Records supplied ▸
/---

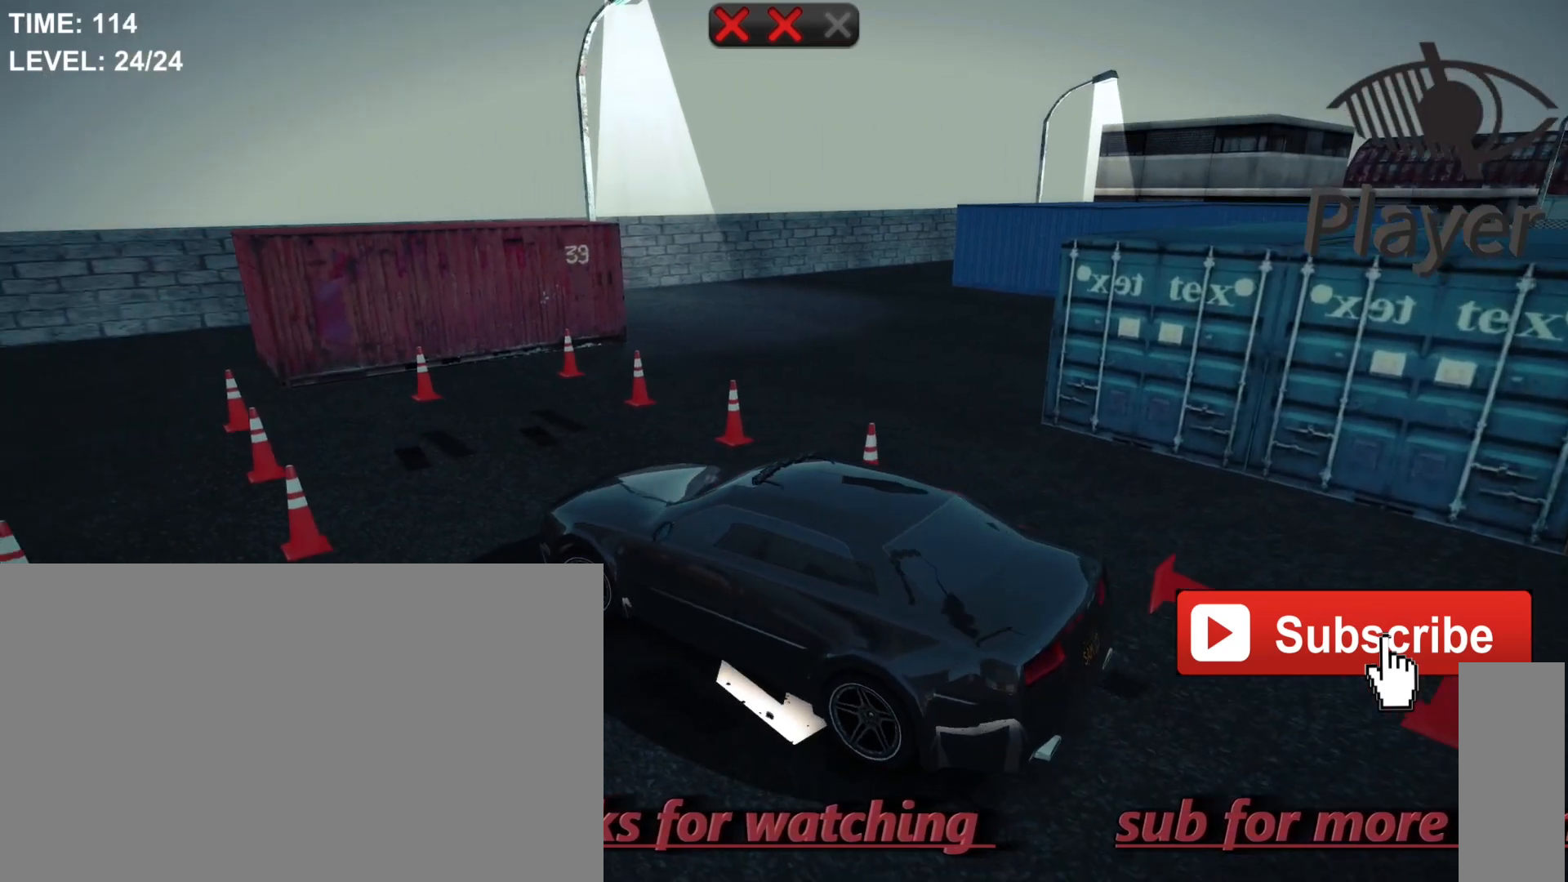
{"keys": [], "mouse": [], "mouse_move": "still", "events": [[100, "a", "up"], [367, "w", "down"], [400, "w", "up"]]}
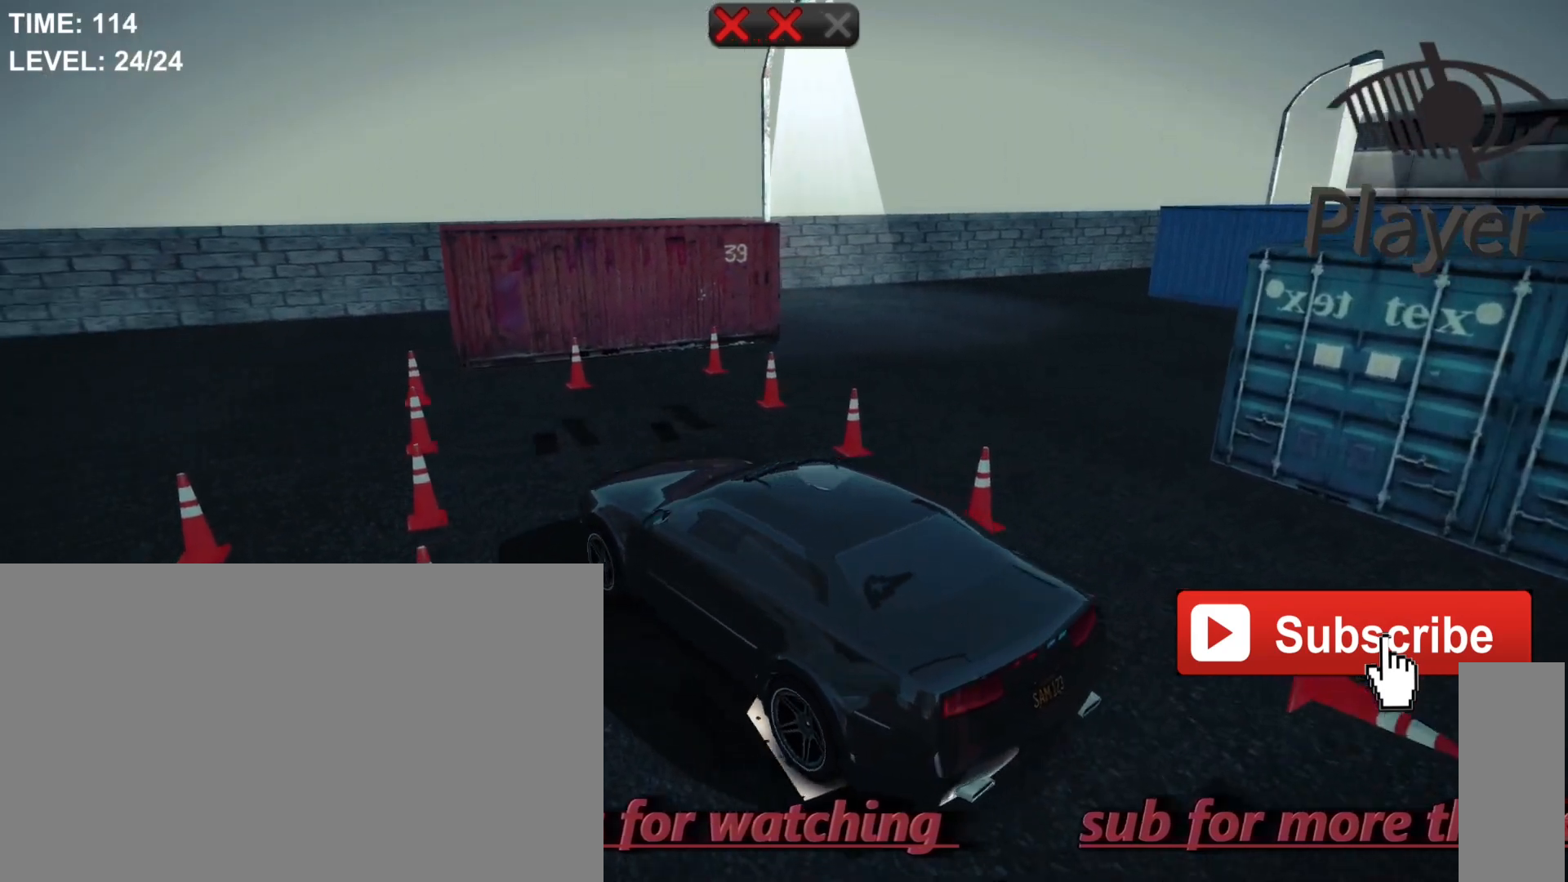
{"keys": ["d"], "mouse": [], "mouse_move": "still", "events": [[367, "d", "down"]]}
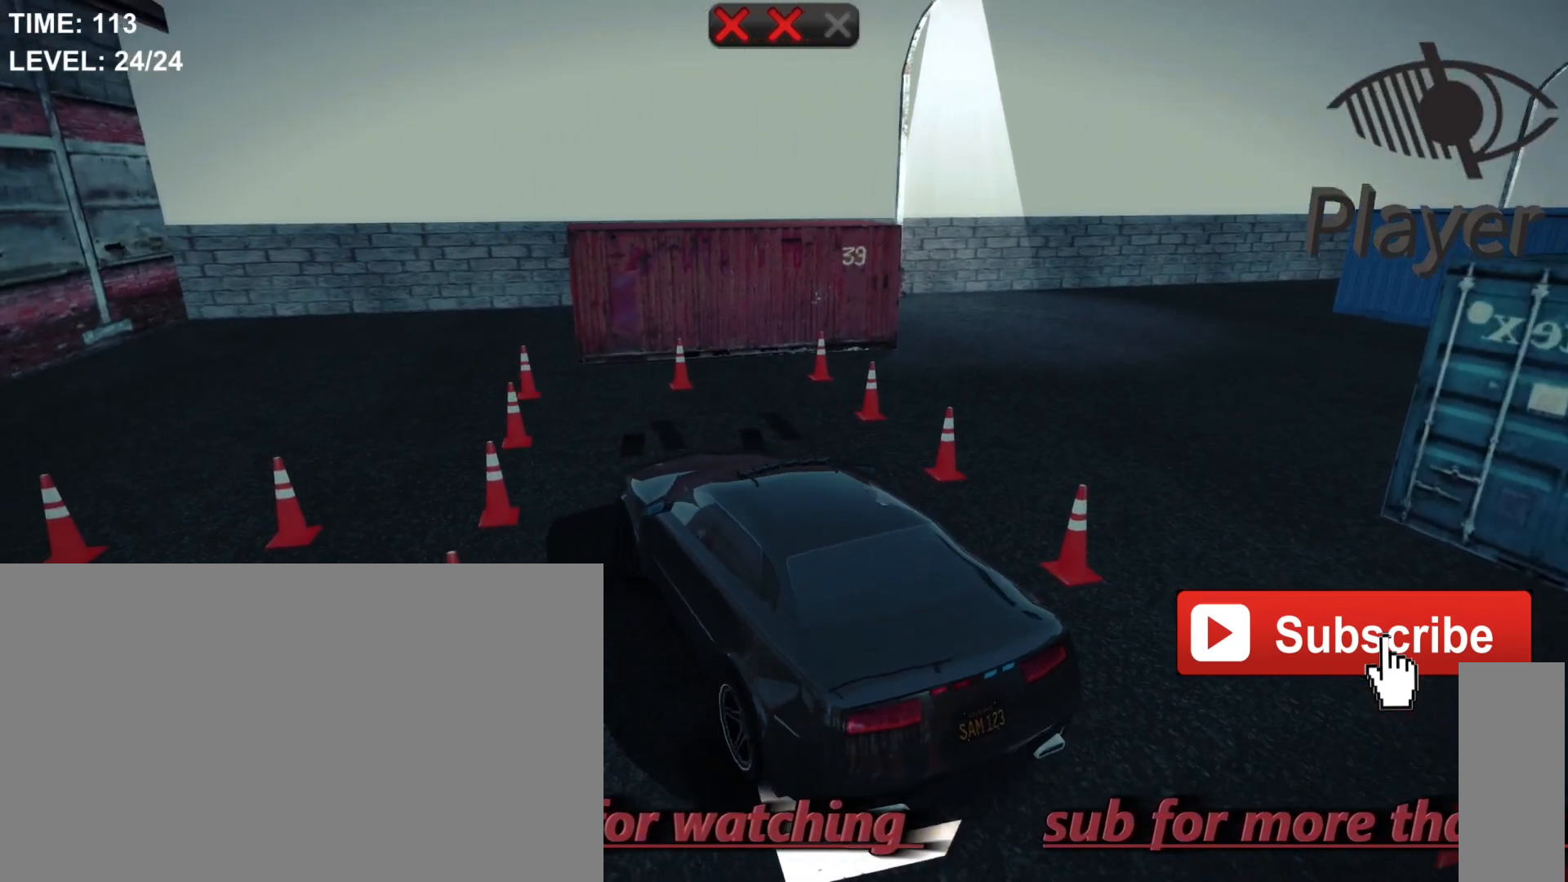
{"keys": ["r"], "mouse": [], "mouse_move": "still", "events": [[233, "d", "up"], [367, "r", "down"]]}
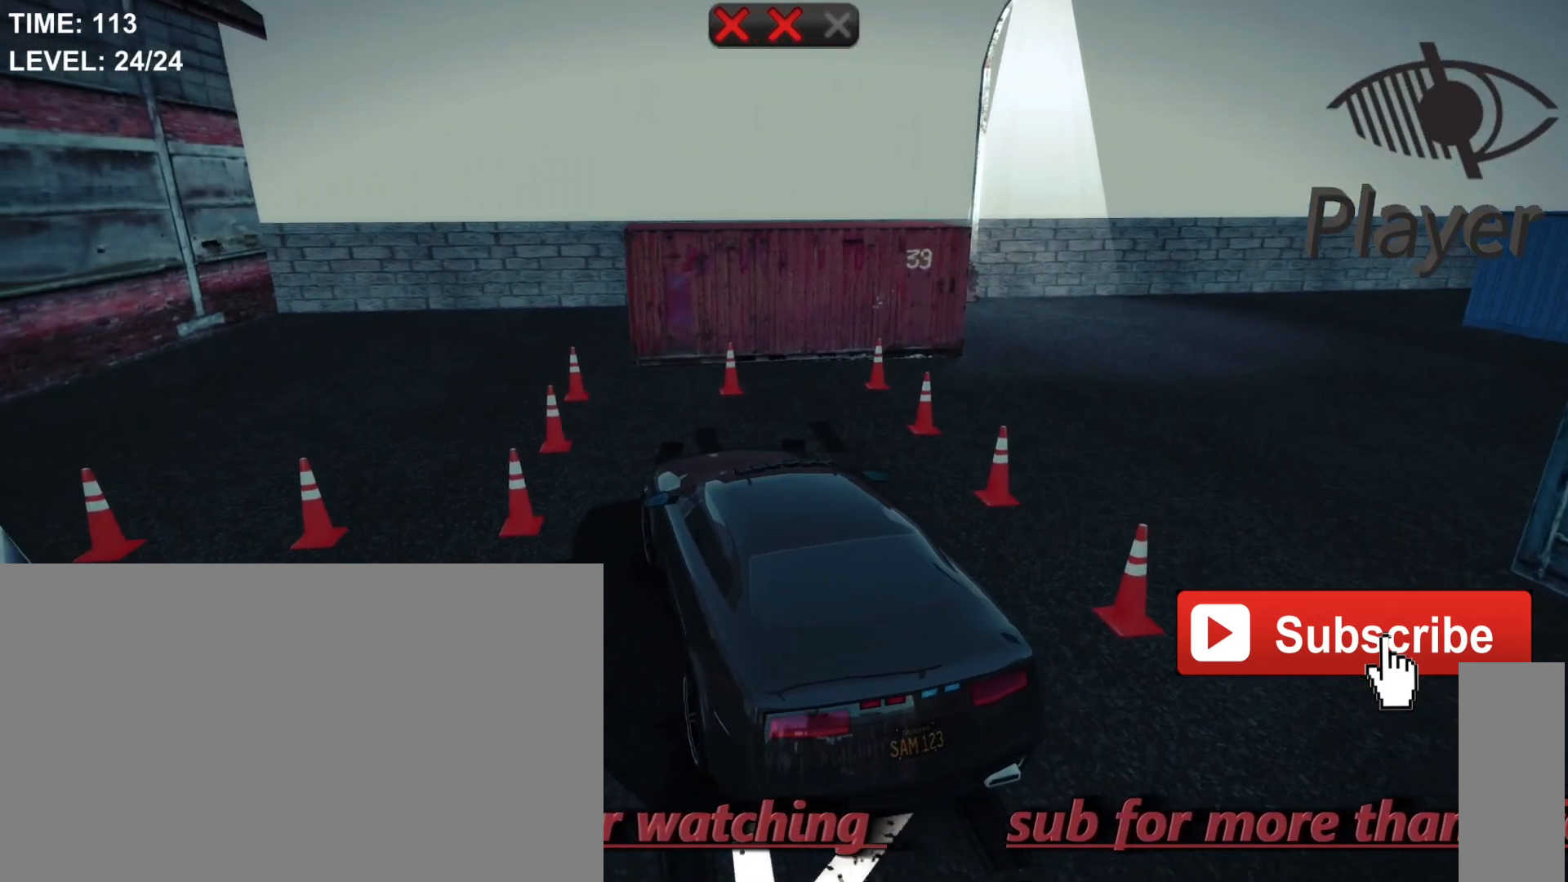
{"keys": ["space"], "mouse": [], "mouse_move": "still", "events": [[100, "r", "up"], [433, "space", "down"]]}
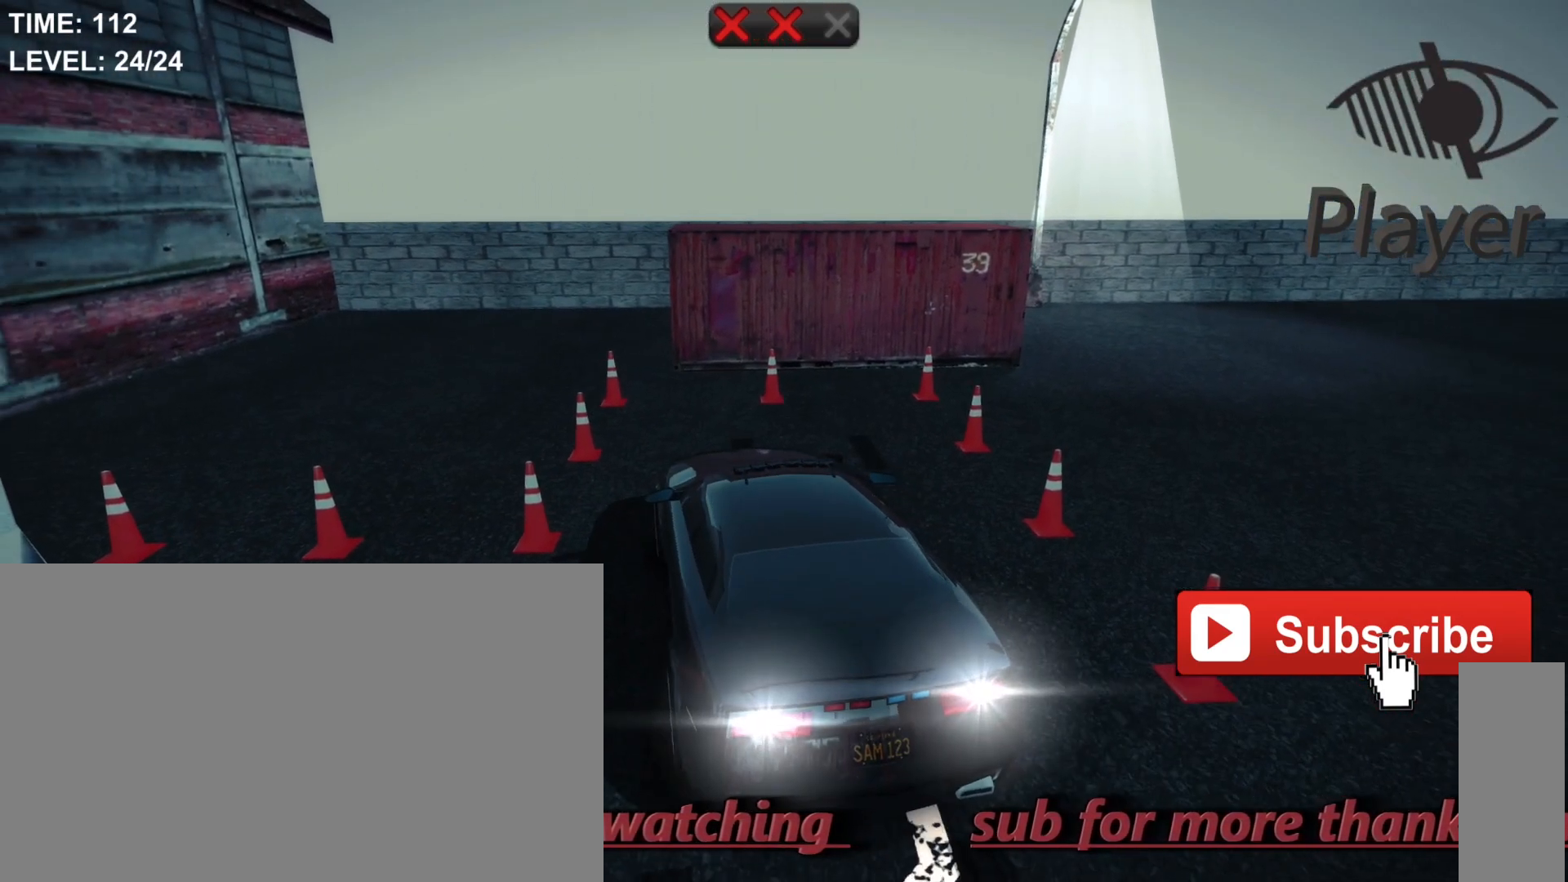
{"keys": [], "mouse": [], "mouse_move": "still", "events": [[500, "space", "up"]]}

\---

What you will do ▸ Pictures aside, repeat every line of the data above exactly.

Exercise response ▸
{"keys": [], "mouse": [], "mouse_move": "still", "events": [[100, "a", "up"], [367, "w", "down"], [400, "w", "up"]]}
{"keys": ["d"], "mouse": [], "mouse_move": "still", "events": [[367, "d", "down"]]}
{"keys": ["r"], "mouse": [], "mouse_move": "still", "events": [[233, "d", "up"], [367, "r", "down"]]}
{"keys": ["space"], "mouse": [], "mouse_move": "still", "events": [[100, "r", "up"], [433, "space", "down"]]}
{"keys": [], "mouse": [], "mouse_move": "still", "events": [[500, "space", "up"]]}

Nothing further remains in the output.